• Exercise directions
Output every record exactly, apart from its images.

Top of Records for this task

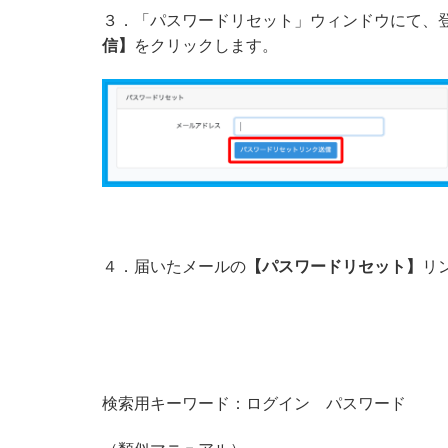
３．「パスワードリセット」ウィンドウにて、
信】
をクリックします。
４．届いたメールの
【パスワードリセット】
リ
検索用キーワード：ログイン パスワード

Bottom of Records for this task

• Solution for this task
３．「パスワードリセット」ウィンドウにて、
信】
をクリックします。
４．届いたメールの
【パスワードリセット】
リ
検索用キーワード：ログイン パスワード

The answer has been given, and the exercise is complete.